Beau is doing okay. I had breakfast with his neurologist, Matt, who said this in an email afterward:
I enjoyed meeting with you. I feel a special connection to daughters of neurologists because of my own little mermaids!
Matt describes my father’s condition as “fair.” I told Matt that my father was shuffling his feet a lot. Matt said that my father “is forgetting how to walk.”
In the time I spent with Beau, I could tell that his brain couldn’t remember who I was. But I sensed that his heart could. I invited his brother Peter to join us one afternoon and Beau looked at him with some glint of knowing but a stronger look of not knowing.

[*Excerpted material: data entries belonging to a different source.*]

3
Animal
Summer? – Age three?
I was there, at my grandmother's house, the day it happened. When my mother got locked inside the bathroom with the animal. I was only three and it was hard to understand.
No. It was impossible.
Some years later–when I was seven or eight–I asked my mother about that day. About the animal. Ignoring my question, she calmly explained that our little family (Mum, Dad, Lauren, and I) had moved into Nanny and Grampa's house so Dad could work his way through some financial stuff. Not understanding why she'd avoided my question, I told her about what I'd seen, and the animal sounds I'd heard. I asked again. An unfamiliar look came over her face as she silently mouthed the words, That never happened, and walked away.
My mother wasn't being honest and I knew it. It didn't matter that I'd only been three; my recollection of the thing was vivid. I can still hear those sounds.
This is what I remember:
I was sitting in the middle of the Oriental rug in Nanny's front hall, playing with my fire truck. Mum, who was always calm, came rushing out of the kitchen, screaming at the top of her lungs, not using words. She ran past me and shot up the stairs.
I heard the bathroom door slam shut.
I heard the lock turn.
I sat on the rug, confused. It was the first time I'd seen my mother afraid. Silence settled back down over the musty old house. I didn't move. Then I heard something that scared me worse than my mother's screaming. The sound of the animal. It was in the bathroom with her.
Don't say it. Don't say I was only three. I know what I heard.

Beau and Pete are the only remaining Bercaw brothers now. There were four, now there are two.
Navigating a Bercaw-brother conversation made me laugh despite the sadness.

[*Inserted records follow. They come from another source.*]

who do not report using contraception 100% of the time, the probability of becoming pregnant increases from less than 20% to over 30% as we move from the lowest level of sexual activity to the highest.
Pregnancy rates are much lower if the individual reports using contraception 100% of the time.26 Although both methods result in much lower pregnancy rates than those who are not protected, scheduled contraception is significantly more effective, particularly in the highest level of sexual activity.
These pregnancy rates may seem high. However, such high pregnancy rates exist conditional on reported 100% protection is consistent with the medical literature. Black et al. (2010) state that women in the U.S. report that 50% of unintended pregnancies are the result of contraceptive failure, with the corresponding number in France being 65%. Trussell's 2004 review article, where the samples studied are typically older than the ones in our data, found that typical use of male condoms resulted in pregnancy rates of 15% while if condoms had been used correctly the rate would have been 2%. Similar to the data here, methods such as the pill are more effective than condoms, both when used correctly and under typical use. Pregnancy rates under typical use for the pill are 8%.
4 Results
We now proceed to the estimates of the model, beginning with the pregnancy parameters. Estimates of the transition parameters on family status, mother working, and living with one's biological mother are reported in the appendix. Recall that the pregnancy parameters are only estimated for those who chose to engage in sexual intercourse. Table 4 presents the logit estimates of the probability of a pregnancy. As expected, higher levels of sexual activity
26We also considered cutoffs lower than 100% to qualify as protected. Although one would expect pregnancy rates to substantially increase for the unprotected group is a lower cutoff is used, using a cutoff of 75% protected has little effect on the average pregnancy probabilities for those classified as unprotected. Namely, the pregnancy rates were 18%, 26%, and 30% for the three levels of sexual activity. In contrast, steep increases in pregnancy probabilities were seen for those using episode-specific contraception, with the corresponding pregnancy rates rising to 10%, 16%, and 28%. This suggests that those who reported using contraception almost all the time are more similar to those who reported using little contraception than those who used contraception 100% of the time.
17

“Dad, do you want to watch basesball?”
“No,” he said, and then looked at Pete. “Do you like baseball?”
“No,” said Pete.
At the same time, another resident of Juniper was trying to enter Beau’s room. Whenever she did, Beau put his long leg out to stop her—well, actually, to trip her. I finally shut the door to prevent any accident. But I loved Beau’s instincts to protect his privacy and territory while he was talking with his brother and daughter.

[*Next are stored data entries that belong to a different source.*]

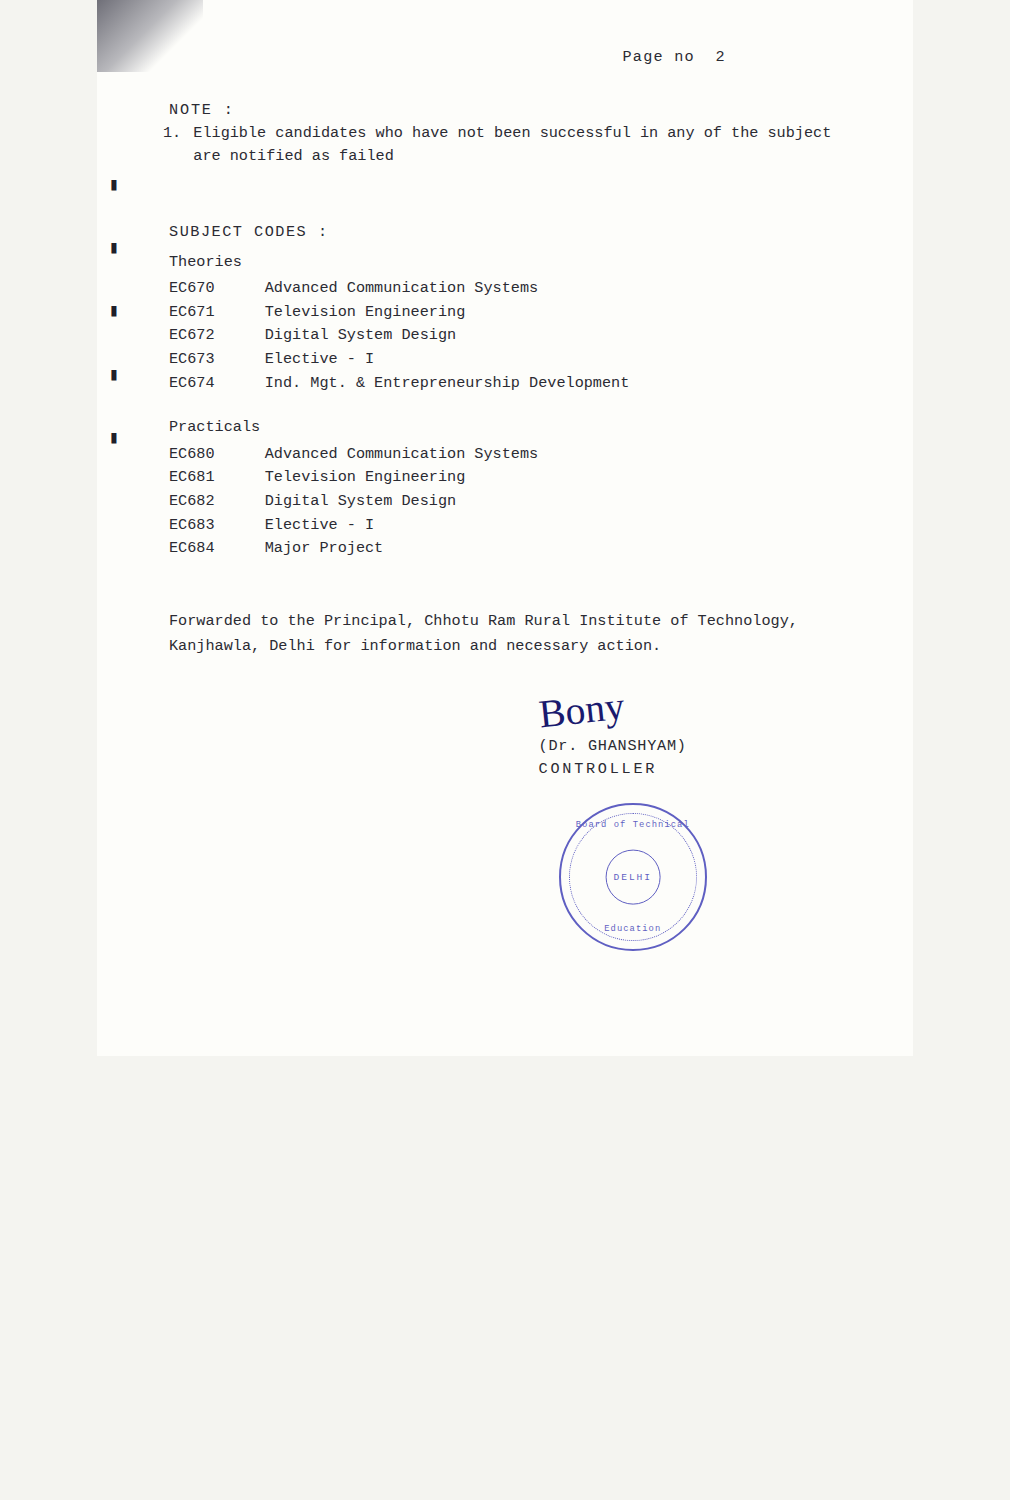▮
▮
▮
▮
▮
Page no 2
NOTE :
Eligible candidates who have not been successful in any of the subject are notified as failed
SUBJECT CODES :
Theories
| EC670 | Advanced Communication Systems |
| EC671 | Television Engineering |
| EC672 | Digital System Design |
| EC673 | Elective - I |
| EC674 | Ind. Mgt. & Entrepreneurship Development |
Practicals
| EC680 | Advanced Communication Systems |
| EC681 | Television Engineering |
| EC682 | Digital System Design |
| EC683 | Elective - I |
| EC684 | Major Project |
Forwarded to the Principal, Chhotu Ram Rural Institute of Technology, Kanjhawla, Delhi for information and necessary action.
Bony
(Dr. GHANSHYAM)
CONTROLLER
Board of Technical
DELHI
Education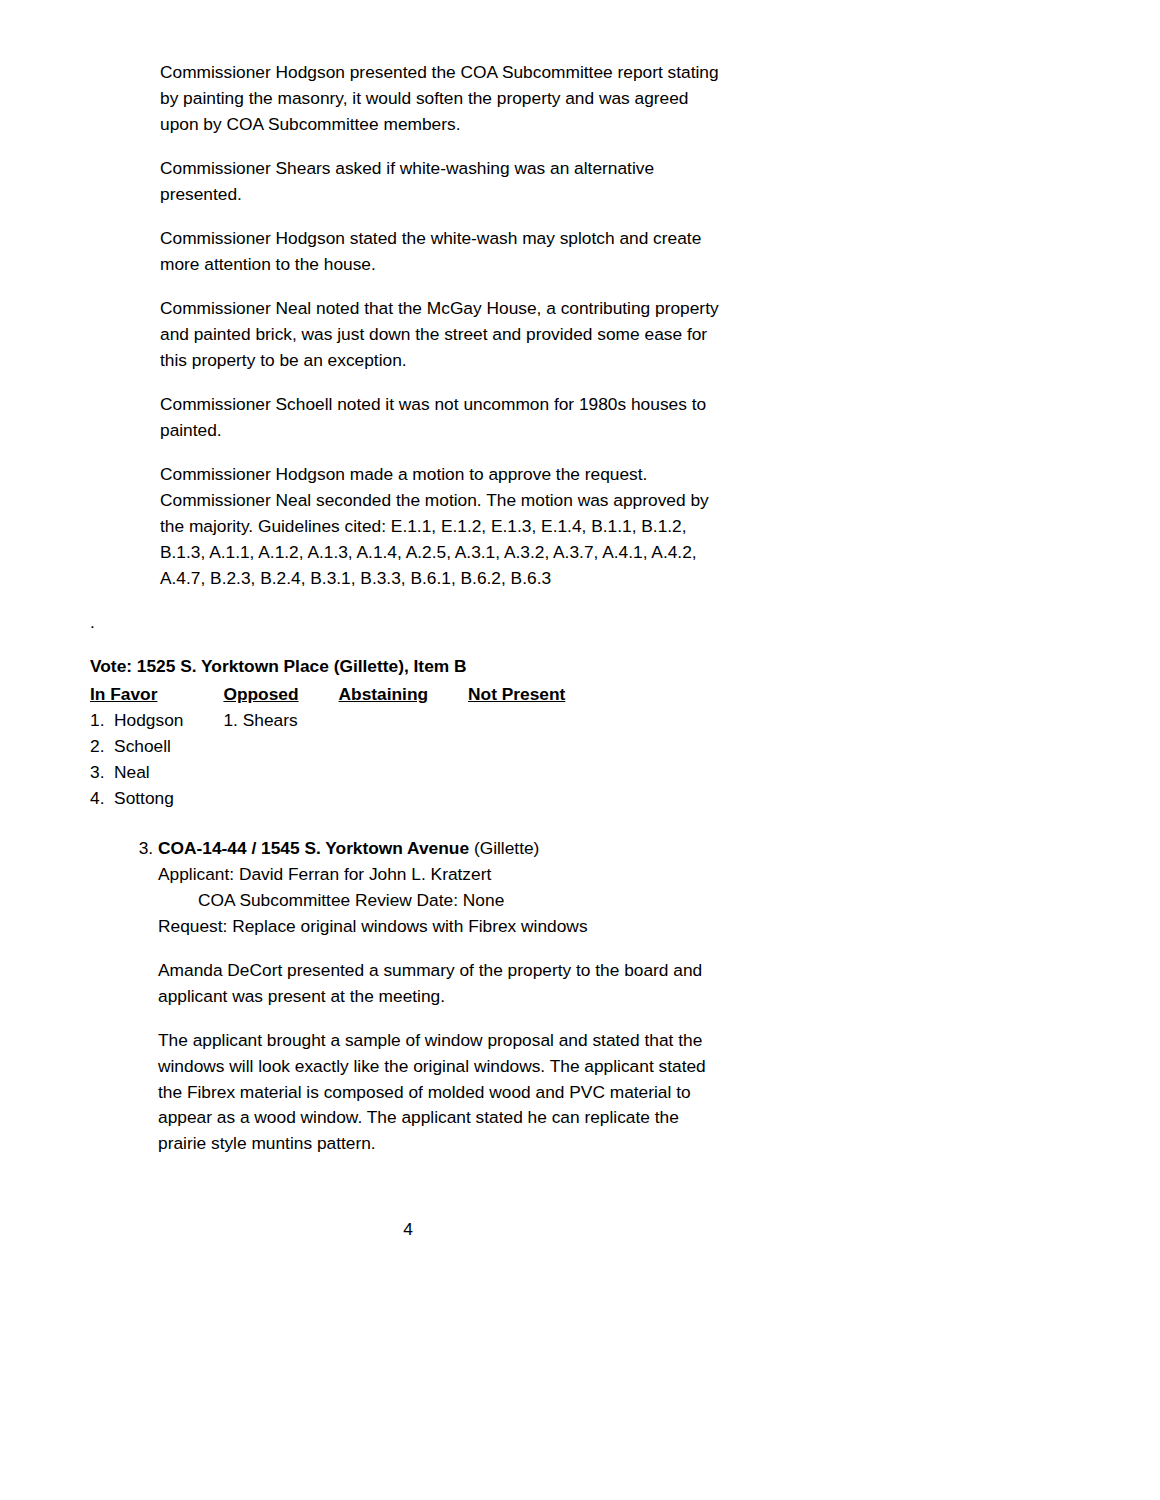Commissioner Hodgson presented the COA Subcommittee report stating by painting the masonry, it would soften the property and was agreed upon by COA Subcommittee members.
Commissioner Shears asked if white-washing was an alternative presented.
Commissioner Hodgson stated the white-wash may splotch and create more attention to the house.
Commissioner Neal noted that the McGay House, a contributing property and painted brick, was just down the street and provided some ease for this property to be an exception.
Commissioner Schoell noted it was not uncommon for 1980s houses to painted.
Commissioner Hodgson made a motion to approve the request. Commissioner Neal seconded the motion. The motion was approved by the majority. Guidelines cited: E.1.1, E.1.2, E.1.3, E.1.4, B.1.1, B.1.2, B.1.3, A.1.1, A.1.2, A.1.3, A.1.4, A.2.5, A.3.1, A.3.2, A.3.7, A.4.1, A.4.2, A.4.7, B.2.3, B.2.4, B.3.1, B.3.3, B.6.1, B.6.2, B.6.3
.
Vote: 1525 S. Yorktown Place (Gillette), Item B
| In Favor | Opposed | Abstaining | Not Present |
| --- | --- | --- | --- |
| 1. Hodgson | 1. Shears | | |
| 2. Schoell | | | |
| 3. Neal | | | |
| 4. Sottong | | | |
COA-14-44 / 1545 S. Yorktown Avenue (Gillette)
Applicant: David Ferran for John L. Kratzert
COA Subcommittee Review Date: None
Request: Replace original windows with Fibrex windows
Amanda DeCort presented a summary of the property to the board and applicant was present at the meeting.
The applicant brought a sample of window proposal and stated that the windows will look exactly like the original windows. The applicant stated the Fibrex material is composed of molded wood and PVC material to appear as a wood window. The applicant stated he can replicate the prairie style muntins pattern.
4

I said goodbye to Beau today. He kissed me on the lips about five times——something he never did pre-ALZ. I cried my eyes out in the parking lot afterward.
So Hayley, that’s our life and our loss in motion. I feel extreme gratitude for the support I’ve received on this literal road. And I’ve learned that our covert mission on this trip, in our loaded-down vehicle, was to lighten loads and be enlightened on the way.